Cross-platform play is on the rise
The relationship between console and PC has shifted in recent years, with consoles serving increasingly as media centres, while historically console-centric series like Monster Hunter and Yakuza, and even big PlayStation 4 exclusives Death Stranding and Horizon: Zero Dawn, coming to PC. With cross-platform subscriptions also taking off, publishers are beginning to think differently about old habits.
“I think timed releases and understanding that they are different audiences has meant publishers are happier to take more titles to PC than they used to be,” says Walshe, “The large PC streamer community doesn't hurt either.”
Marc Pick concurs: “The ‘PC-first’ development approach is definitely starting to pave the way to a 'PC and a console-first' approach, in particular with the move to subscription services. Fall Guys' visibility on PS+ undoubtedly helped to signal boost its huge success on Steam, and I can see studios using cross-platform launches to their advantage in this way to maximise their reach, especially for games that benefit from cross-play.”
The PS4 already supports a few cross-play titles, including behemoths like Minecraft and Fortnite. Microsoft’s Xbox Game Pass, meanwhile, helped launch games including Gears 5 and Grounded on the Xbox One and PC simultaneously.

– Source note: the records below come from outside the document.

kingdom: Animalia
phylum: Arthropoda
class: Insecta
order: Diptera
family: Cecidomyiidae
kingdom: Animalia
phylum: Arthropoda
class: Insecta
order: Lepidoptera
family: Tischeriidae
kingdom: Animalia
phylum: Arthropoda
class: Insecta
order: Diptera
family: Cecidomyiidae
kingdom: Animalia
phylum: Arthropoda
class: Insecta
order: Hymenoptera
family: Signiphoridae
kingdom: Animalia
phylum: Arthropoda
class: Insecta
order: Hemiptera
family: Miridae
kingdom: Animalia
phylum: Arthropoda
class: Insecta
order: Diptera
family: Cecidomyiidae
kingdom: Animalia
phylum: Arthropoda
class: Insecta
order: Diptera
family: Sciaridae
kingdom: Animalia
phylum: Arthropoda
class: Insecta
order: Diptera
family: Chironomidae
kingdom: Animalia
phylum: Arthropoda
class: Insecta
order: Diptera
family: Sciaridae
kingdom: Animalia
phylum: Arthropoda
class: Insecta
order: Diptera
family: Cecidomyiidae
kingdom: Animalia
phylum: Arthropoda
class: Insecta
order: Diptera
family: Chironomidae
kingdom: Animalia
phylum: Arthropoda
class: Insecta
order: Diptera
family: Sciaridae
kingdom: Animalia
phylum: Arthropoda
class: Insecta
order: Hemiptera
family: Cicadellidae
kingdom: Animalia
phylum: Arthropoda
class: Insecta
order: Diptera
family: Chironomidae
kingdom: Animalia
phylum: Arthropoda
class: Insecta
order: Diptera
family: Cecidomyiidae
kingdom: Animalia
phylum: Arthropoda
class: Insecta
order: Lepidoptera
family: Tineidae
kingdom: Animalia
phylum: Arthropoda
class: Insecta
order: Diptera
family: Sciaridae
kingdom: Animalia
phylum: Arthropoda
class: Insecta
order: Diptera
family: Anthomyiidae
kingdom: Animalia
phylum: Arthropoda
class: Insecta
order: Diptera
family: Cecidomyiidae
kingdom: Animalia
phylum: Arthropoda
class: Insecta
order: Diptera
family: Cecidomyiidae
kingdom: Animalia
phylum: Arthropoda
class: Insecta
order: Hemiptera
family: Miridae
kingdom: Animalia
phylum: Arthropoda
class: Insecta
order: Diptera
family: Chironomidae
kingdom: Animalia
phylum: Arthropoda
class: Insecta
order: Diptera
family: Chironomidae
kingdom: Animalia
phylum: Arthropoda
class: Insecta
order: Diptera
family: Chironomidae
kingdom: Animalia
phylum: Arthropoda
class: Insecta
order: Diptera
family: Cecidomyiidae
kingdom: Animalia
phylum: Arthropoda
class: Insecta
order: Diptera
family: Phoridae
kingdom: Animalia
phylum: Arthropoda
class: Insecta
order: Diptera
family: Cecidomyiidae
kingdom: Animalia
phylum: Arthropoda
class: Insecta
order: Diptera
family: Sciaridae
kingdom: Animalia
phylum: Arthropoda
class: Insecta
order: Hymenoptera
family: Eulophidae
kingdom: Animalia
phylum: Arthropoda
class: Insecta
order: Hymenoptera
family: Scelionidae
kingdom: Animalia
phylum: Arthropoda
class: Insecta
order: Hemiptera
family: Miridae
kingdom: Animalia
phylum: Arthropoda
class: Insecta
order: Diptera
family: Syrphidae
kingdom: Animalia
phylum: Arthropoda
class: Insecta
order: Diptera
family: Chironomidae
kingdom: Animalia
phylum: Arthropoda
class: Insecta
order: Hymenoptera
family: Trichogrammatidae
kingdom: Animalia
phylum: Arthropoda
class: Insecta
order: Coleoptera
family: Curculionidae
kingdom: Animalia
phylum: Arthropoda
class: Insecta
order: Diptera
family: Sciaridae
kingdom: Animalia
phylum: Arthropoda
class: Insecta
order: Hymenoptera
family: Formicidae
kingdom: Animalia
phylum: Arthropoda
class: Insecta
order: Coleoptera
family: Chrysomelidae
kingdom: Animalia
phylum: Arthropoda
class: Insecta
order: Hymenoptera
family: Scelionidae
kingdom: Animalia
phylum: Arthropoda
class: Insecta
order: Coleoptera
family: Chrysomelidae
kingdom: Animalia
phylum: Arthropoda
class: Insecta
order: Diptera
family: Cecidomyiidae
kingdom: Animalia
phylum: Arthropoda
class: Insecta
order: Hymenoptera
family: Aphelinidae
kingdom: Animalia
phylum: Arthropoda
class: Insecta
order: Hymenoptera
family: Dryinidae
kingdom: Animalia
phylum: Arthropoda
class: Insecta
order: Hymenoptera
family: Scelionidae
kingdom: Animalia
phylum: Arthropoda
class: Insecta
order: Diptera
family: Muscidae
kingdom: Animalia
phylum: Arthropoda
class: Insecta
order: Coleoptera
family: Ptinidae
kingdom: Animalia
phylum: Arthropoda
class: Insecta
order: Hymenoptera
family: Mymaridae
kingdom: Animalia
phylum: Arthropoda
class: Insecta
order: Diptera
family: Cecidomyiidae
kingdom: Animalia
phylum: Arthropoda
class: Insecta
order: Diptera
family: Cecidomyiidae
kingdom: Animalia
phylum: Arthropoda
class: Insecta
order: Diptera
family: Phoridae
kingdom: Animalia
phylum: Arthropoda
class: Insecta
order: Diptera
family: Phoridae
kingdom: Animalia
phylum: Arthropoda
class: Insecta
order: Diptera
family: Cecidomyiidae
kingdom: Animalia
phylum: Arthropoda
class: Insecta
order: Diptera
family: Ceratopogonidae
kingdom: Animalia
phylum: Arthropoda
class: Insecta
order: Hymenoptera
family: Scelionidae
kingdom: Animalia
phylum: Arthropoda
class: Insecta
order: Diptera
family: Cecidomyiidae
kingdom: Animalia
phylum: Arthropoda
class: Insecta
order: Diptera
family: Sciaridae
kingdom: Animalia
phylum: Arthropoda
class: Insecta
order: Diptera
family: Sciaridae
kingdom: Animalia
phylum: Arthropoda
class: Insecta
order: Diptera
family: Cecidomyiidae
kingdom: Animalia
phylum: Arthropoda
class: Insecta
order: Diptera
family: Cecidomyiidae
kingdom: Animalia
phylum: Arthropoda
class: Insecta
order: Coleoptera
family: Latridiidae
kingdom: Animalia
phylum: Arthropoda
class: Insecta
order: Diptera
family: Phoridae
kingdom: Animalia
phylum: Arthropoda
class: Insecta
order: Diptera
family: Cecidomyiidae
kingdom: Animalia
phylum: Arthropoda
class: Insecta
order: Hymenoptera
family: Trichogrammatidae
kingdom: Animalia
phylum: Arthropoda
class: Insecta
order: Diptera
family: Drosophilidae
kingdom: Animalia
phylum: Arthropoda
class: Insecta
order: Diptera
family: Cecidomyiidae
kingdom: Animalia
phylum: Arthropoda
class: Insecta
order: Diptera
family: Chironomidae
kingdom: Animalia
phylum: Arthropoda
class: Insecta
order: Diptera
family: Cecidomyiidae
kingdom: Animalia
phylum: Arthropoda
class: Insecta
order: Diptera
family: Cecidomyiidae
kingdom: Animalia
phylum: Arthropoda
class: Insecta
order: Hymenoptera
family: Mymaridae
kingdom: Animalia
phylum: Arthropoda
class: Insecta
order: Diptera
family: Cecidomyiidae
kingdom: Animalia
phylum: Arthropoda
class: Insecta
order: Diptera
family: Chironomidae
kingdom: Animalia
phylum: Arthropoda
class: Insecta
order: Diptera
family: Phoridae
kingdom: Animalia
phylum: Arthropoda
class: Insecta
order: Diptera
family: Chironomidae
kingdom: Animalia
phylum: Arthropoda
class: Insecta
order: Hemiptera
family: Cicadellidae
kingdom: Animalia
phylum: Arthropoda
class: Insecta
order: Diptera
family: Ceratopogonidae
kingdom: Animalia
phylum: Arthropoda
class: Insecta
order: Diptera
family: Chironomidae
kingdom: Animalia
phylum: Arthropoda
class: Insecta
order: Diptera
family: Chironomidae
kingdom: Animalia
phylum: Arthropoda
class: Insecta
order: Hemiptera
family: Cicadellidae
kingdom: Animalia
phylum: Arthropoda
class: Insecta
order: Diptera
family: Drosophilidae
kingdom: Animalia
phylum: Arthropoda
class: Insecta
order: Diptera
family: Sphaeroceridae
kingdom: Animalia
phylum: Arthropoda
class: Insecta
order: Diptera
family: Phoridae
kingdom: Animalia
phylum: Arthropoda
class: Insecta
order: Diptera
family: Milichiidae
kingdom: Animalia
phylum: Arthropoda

Pick continues: “From a technical standpoint, the advances in technology are making it much easier to develop for next-gen consoles, even if we just consider RAM. I can also see savvy studios that move more into cross-platform games figuring out ways to standardise the live components of their games, i.e. making sure content rollouts can take place across PC and console in as close to parity as they can get.”
Van Dyke observes that multiplatform works are easier to build than ever, but can require compromises: “Exclusives likely take more effort since they often used proprietary features or engine designed heavily around that hardware architecture.”
Cloud gaming will grow, but demands improved infrastructure
Even as physical media lingers on, cloud gaming looms on the horizon. As for what effect it will have on this console generation, it seems that the world isn’t quite ready yet.
As Van Dyke puts it: “When connectivity is the backbone, I see it hard for it to wipe out having your own hardware which will always have a lower latency. Maybe 5G will be the silver bullet cloud gaming has been waiting for.”
Walshe is in agreement: “Cloud gaming is the dream, reducing the financial barrier for entry would open up higher-end games to far more people. Sadly, the technical barrier of 'good internet' is probably the biggest factor that will limit the regions it is viable in along with whatever financial monetisation model it adopts.”
Progress is being made though, as Alasdair Hibberd notes: “There are massive industry-shaking acquisitions taking place, looking to make its potential a reality. We still have an incredibly long way to go in terms of infrastructure – and that has to be global.”
Fascia is even more confident, and rightly points out that big changes in the industry often attract excessively gloomy predictions: “Cloud platforms are definitely on the rise. At Splash Damage we firmly believe in this model, and have partnered with Google for our upcoming Stadia-exclusive title Outcasters. Over the years, headlines like ‘PC gaming is dead’ or ‘The end of consoles’ have flared up on a regular basis and have been invariably proven wrong.”